Ekonom senior Rizal Ramli menanggapi rencana pembentukan holding BUMN bidang tambang. Indonesia Asahan Aluminium Persero (INALUM) akan menjadi induk dari holding pertambangan ini. Pembentukannya juga sebagai langkah awal pemerintah mengambil alih saham Freeport Indonesia.
Rizal mengakui pernah membahas cara mencari uang di luar APBN dengan Presiden Joko Widodo. Dalam diskusi itu, rencana yang disepakati adalah sekuritisasi aset, dengan tidak menjual saham dan aset, melainkan future income diterima sekarang.
Presiden setuju dan berpidato di kabinet tentang perlunya sekuritisasi. Namun, dalam perjalanannya, para pembantunya membelokkan kebijakan dengan sekadar menjual aset. Yang Rizal khawatirkan, sogokan di balik penjualan aset BUMN bernilai besar sekali seperti dalam kasus Indosat dan tanker Pertamina. Bukti-bukti korupsi hilang ketika asetnya dijual.

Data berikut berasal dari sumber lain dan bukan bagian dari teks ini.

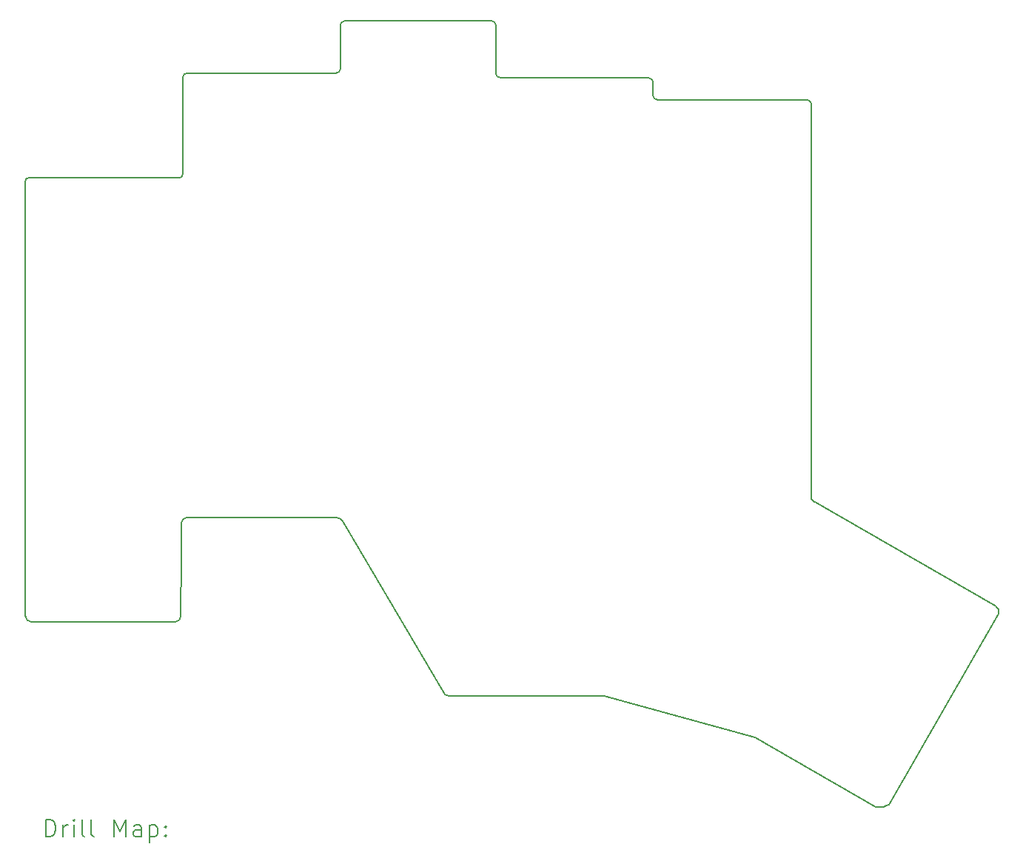
<source format=gbr>
%FSLAX45Y45*%
G04 Gerber Fmt 4.5, Leading zero omitted, Abs format (unit mm)*
G04 Created by KiCad (PCBNEW (5.99.0-11177-g6c67dfa032)) date 2021-10-11 00:02:21*
%MOMM*%
%LPD*%
G01*
G04 APERTURE LIST*
%TA.AperFunction,Profile*%
%ADD10C,0.150000*%
%TD*%
%ADD11C,0.200000*%
G04 APERTURE END LIST*
D10*
X9454085Y-6201445D02*
X7741920Y-6197600D01*
X17576800Y-13365480D02*
X18830400Y-11188400D01*
X16047720Y-12598400D02*
X17428867Y-13395960D01*
X12537440Y-12124081D02*
X14315440Y-12125960D01*
X16686000Y-5345000D02*
G75*
G03*
X16636050Y-5305500I-49950J-11833D01*
G01*
X16636050Y-5305500D02*
X14929320Y-5306902D01*
X9454085Y-6201445D02*
G75*
G03*
X9504085Y-6151445I0J50000D01*
G01*
X9551712Y-5000682D02*
G75*
G03*
X9501712Y-5050682I0J-50000D01*
G01*
X13031000Y-4403620D02*
X11353000Y-4404955D01*
X13081000Y-5005340D02*
X13081000Y-4453620D01*
X14829320Y-5056902D02*
X13131000Y-5055340D01*
X14879320Y-5256902D02*
X14879320Y-5106902D01*
X9501712Y-5050682D02*
X9504085Y-6151445D01*
X11254712Y-5000682D02*
X9551712Y-5000682D01*
X11303000Y-4454955D02*
X11304712Y-4950682D01*
X11254712Y-5000682D02*
G75*
G03*
X11304712Y-4950682I0J50000D01*
G01*
X11353000Y-4404955D02*
G75*
G03*
X11303000Y-4454955I0J-50000D01*
G01*
X13081000Y-4453620D02*
G75*
G03*
X13031000Y-4403620I-50000J0D01*
G01*
X13081000Y-5005340D02*
G75*
G03*
X13131000Y-5055340I50000J0D01*
G01*
X14879320Y-5106902D02*
G75*
G03*
X14829320Y-5056902I-50000J0D01*
G01*
X14879320Y-5256902D02*
G75*
G03*
X14929320Y-5306902I50000J0D01*
G01*
X9545320Y-10086265D02*
X11262360Y-10086265D01*
X9484360Y-10556240D02*
X9484360Y-10147225D01*
X11329486Y-10129488D02*
G75*
G03*
X11262360Y-10086265I-67126J-30512D01*
G01*
X12537440Y-12124081D02*
G75*
G02*
X12501880Y-12110720I0J54001D01*
G01*
X17576800Y-13365480D02*
G75*
G02*
X17428867Y-13395960I-103931J130189D01*
G01*
X7701280Y-9377680D02*
X7701280Y-11074400D01*
X7696200Y-6243320D02*
X7701280Y-7670800D01*
X16686000Y-5345000D02*
X16689000Y-9874000D01*
X9479280Y-11211560D02*
X9484360Y-10556240D01*
X9545320Y-10086265D02*
G75*
G03*
X9484360Y-10147225I0J-60960D01*
G01*
X16689000Y-9874000D02*
G75*
G03*
X16728000Y-9911000I61391J25656D01*
G01*
X9479280Y-11211560D02*
G75*
G02*
X9413240Y-11277600I-66040J0D01*
G01*
X7701280Y-11211560D02*
X7701280Y-11074400D01*
X18802163Y-11102002D02*
X16728000Y-9911000D01*
X7701280Y-7670800D02*
X7701280Y-9377680D01*
X18802163Y-11102002D02*
G75*
G02*
X18830400Y-11188400I-31163J-57998D01*
G01*
X11329486Y-10129488D02*
X12501880Y-12110720D01*
X7696200Y-6243320D02*
G75*
G02*
X7741920Y-6197600I45720J0D01*
G01*
X7767320Y-11277600D02*
X9413240Y-11277600D01*
X14315440Y-12125960D02*
X16047720Y-12598400D01*
X7767320Y-11277600D02*
G75*
G02*
X7701280Y-11211560I0J66040D01*
G01*
D11*
X7931319Y-13734853D02*
X7931319Y-13534853D01*
X7978938Y-13534853D01*
X8007509Y-13544376D01*
X8026557Y-13563424D01*
X8036081Y-13582472D01*
X8045605Y-13620567D01*
X8045605Y-13649138D01*
X8036081Y-13687234D01*
X8026557Y-13706281D01*
X8007509Y-13725329D01*
X7978938Y-13734853D01*
X7931319Y-13734853D01*
X8131319Y-13734853D02*
X8131319Y-13601519D01*
X8131319Y-13639614D02*
X8140843Y-13620567D01*
X8150367Y-13611043D01*
X8169414Y-13601519D01*
X8188462Y-13601519D01*
X8255128Y-13734853D02*
X8255128Y-13601519D01*
X8255128Y-13534853D02*
X8245605Y-13544376D01*
X8255128Y-13553900D01*
X8264652Y-13544376D01*
X8255128Y-13534853D01*
X8255128Y-13553900D01*
X8378938Y-13734853D02*
X8359890Y-13725329D01*
X8350367Y-13706281D01*
X8350367Y-13534853D01*
X8483700Y-13734853D02*
X8464652Y-13725329D01*
X8455129Y-13706281D01*
X8455129Y-13534853D01*
X8712271Y-13734853D02*
X8712271Y-13534853D01*
X8778938Y-13677710D01*
X8845605Y-13534853D01*
X8845605Y-13734853D01*
X9026557Y-13734853D02*
X9026557Y-13630091D01*
X9017033Y-13611043D01*
X8997986Y-13601519D01*
X8959890Y-13601519D01*
X8940843Y-13611043D01*
X9026557Y-13725329D02*
X9007510Y-13734853D01*
X8959890Y-13734853D01*
X8940843Y-13725329D01*
X8931319Y-13706281D01*
X8931319Y-13687234D01*
X8940843Y-13668186D01*
X8959890Y-13658662D01*
X9007510Y-13658662D01*
X9026557Y-13649138D01*
X9121795Y-13601519D02*
X9121795Y-13801519D01*
X9121795Y-13611043D02*
X9140843Y-13601519D01*
X9178938Y-13601519D01*
X9197986Y-13611043D01*
X9207510Y-13620567D01*
X9217033Y-13639614D01*
X9217033Y-13696757D01*
X9207510Y-13715805D01*
X9197986Y-13725329D01*
X9178938Y-13734853D01*
X9140843Y-13734853D01*
X9121795Y-13725329D01*
X9302748Y-13715805D02*
X9312271Y-13725329D01*
X9302748Y-13734853D01*
X9293224Y-13725329D01*
X9302748Y-13715805D01*
X9302748Y-13734853D01*
X9302748Y-13611043D02*
X9312271Y-13620567D01*
X9302748Y-13630091D01*
X9293224Y-13620567D01*
X9302748Y-13611043D01*
X9302748Y-13630091D01*
M02*

</source>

Karena itu, ia tidak setuju bila aset-aset negara yang bagus malah dijual. Setelah kritik terhadap rencana penjualan aset berhasil, muncul rencana limited concession scheme, sehingga pengelolaannya diserahkan kepada swasta. Ia hanya setuju bila terjadi pergantian direksi, misalnya. Proyek yang sudah jadi (brown project) tidak perlu dijual karena merugikan negara. Namun untuk green project atau proyek baru, ia setuju dengan KSO atau BOT.

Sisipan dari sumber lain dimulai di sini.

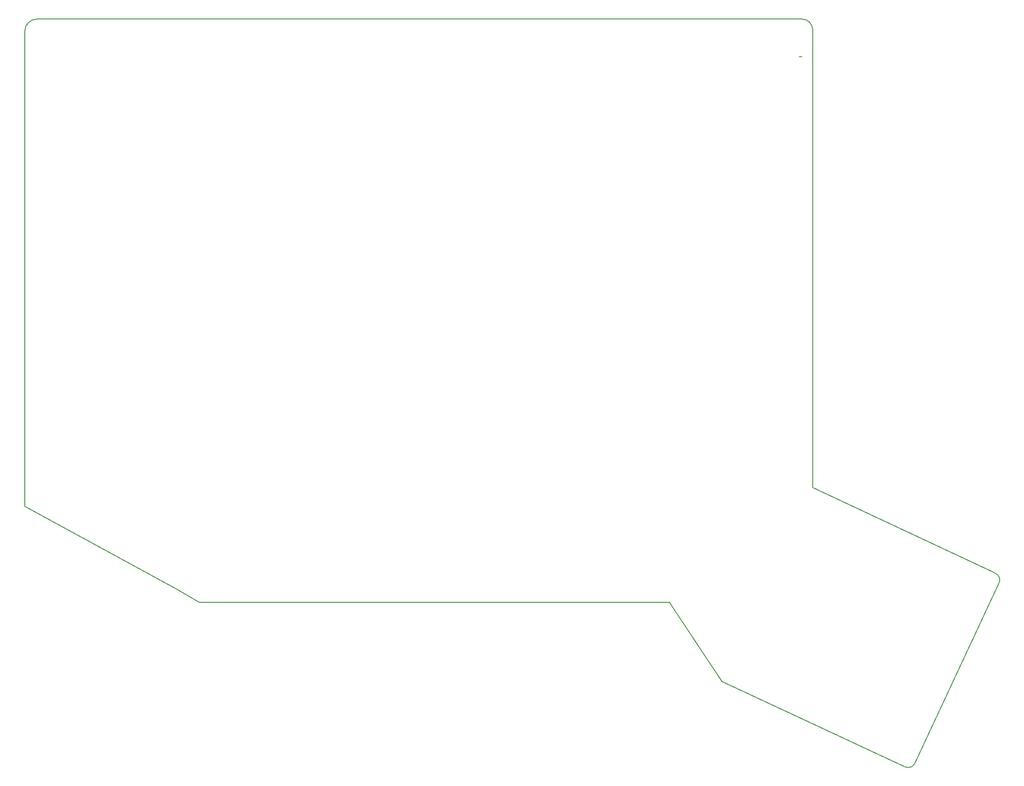
<source format=gbr>
G04 #@! TF.GenerationSoftware,KiCad,Pcbnew,(5.0.2)-1*
G04 #@! TF.CreationDate,2020-01-02T21:35:52+05:30*
G04 #@! TF.ProjectId,ergocape,6572676f-6361-4706-952e-6b696361645f,rev?*
G04 #@! TF.SameCoordinates,Original*
G04 #@! TF.FileFunction,Profile,NP*
%FSLAX46Y46*%
G04 Gerber Fmt 4.6, Leading zero omitted, Abs format (unit mm)*
G04 Created by KiCad (PCBNEW (5.0.2)-1) date 1/2/2020 9:35:52 PM*
%MOMM*%
%LPD*%
G01*
G04 APERTURE LIST*
%ADD10C,0.150000*%
G04 APERTURE END LIST*
D10*
X157988000Y-17272000D02*
X168402000Y-17272000D01*
X167894000Y-24384000D02*
X168402000Y-24384000D01*
X147574000Y-17272000D02*
X157988000Y-17272000D01*
X136906000Y-17272000D02*
X147574000Y-17272000D01*
X127000000Y-17272000D02*
X136906000Y-17272000D01*
X204852770Y-121558610D02*
G75*
G02X205467055Y-123246347I-536726J-1151011D01*
G01*
X204392365Y-121343921D02*
X204852769Y-121558611D01*
X170434000Y-19304000D02*
X170434000Y-105410000D01*
X153365200Y-141833600D02*
X143510000Y-127000000D01*
X153585583Y-141929498D02*
X153355381Y-141822153D01*
X205452980Y-123263660D02*
X189565914Y-157333582D01*
X189577980Y-157304740D02*
G75*
G02X187890244Y-157919026I-1151011J536725D01*
G01*
X153585583Y-141929498D02*
X187885708Y-157923909D01*
X170434000Y-105410000D02*
X204385820Y-121337275D01*
X168402000Y-17272000D02*
G75*
G02X170434000Y-19304000I0J-2032000D01*
G01*
X22352000Y-19558000D02*
G75*
G02X24638000Y-17272000I2286000J0D01*
G01*
X39370000Y-17272000D02*
X24638000Y-17272000D01*
X22352000Y-50800000D02*
X22352000Y-19558000D01*
X127000000Y-17272000D02*
X39370000Y-17272000D01*
X137150000Y-127000000D02*
X143510000Y-127000000D01*
X22352000Y-108966000D02*
X22860000Y-109220000D01*
X22352000Y-106426000D02*
X22352000Y-108966000D01*
X22352000Y-98044000D02*
X22352000Y-106426000D01*
X22352000Y-50800000D02*
X22352000Y-98044000D01*
X55118000Y-127000000D02*
X55880000Y-127000000D01*
X53848000Y-126238000D02*
X55118000Y-127000000D01*
X50800000Y-124460000D02*
X53848000Y-126238000D01*
X55880000Y-127000000D02*
X137160000Y-127000000D01*
X22860000Y-109220000D02*
X50800000Y-124460000D01*
M02*

</source>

"Jika di sekuritisasi, pengawasan sekuritisasi oleh OJK. tidak lagi oleh Menteri BUMN. Akan tetapi, kalau limited concession scheme, tetap juga di Menteri BUMN yang kinerjanya sama sekali tidak bagus dalam mengelola BUMN," terang Rizal, yang pernah menjabat menteri dan juga anggota tim ahli Perserikatan Bangsa-Bangsa.
Ia mengatakan, Indonesia punya pengalaman buruk dengan dua bentuk holding, yaitu holding pupuk dan semen yang ternyata tidak membawa perubahan yang signifikan.
"Esensinya, holdingisasi hanya dapat efektif kalau betul ada peningkatan efisiensi dan pengurangan cost. Kalau tidak, itu hanya akan jadi tambahan birokrasi, nanti mau membuat apa-apa harus persetujuan direktur-direktur holding dan birokrasi akan lebih lama lagi dan ribet," tegasnya.
Soal rencana membeli Freeport, Rizal menduga itu hanya upaya untuk menggemukkan aset PT INALUM yang tidak begitu besar. Karena itulah maka ditambahkan tiga BUMN sehingga menjadi lebih besar, mendapat issue financing dengan dalih mau mengambil saham Freeport.
Padahal, Indonesia tak harus membeli Freeport karena sebenarnya masa kontrak perusahaan tambang raksasa dari Amerika Serikat itu bisa diselesaikan pada 2021.
Dia pun mengkritik keras kinerja Menteri BUMN, Rini Soemarno, yang berada di balik gagasan holding BUMN ini. Apalagi, Rini tidak pernah diperbolehkan rapat bersama DPR RI selama hampir dua tahun terakhir.
"Kalau ini terjadi di luar negeri, menteri bersangkutan sudah pasti mengundurkan diri atau dipecat oleh pemerintahnya. Bagaimana aset yang begitu strategis pertanggungjawabannya tidak jelas dan tidak dapat bertemu di DPR? Saya minta Presiden Jokowi cut loss dari kejadian-kejadian tidak lucu ini," ungkap Rizal.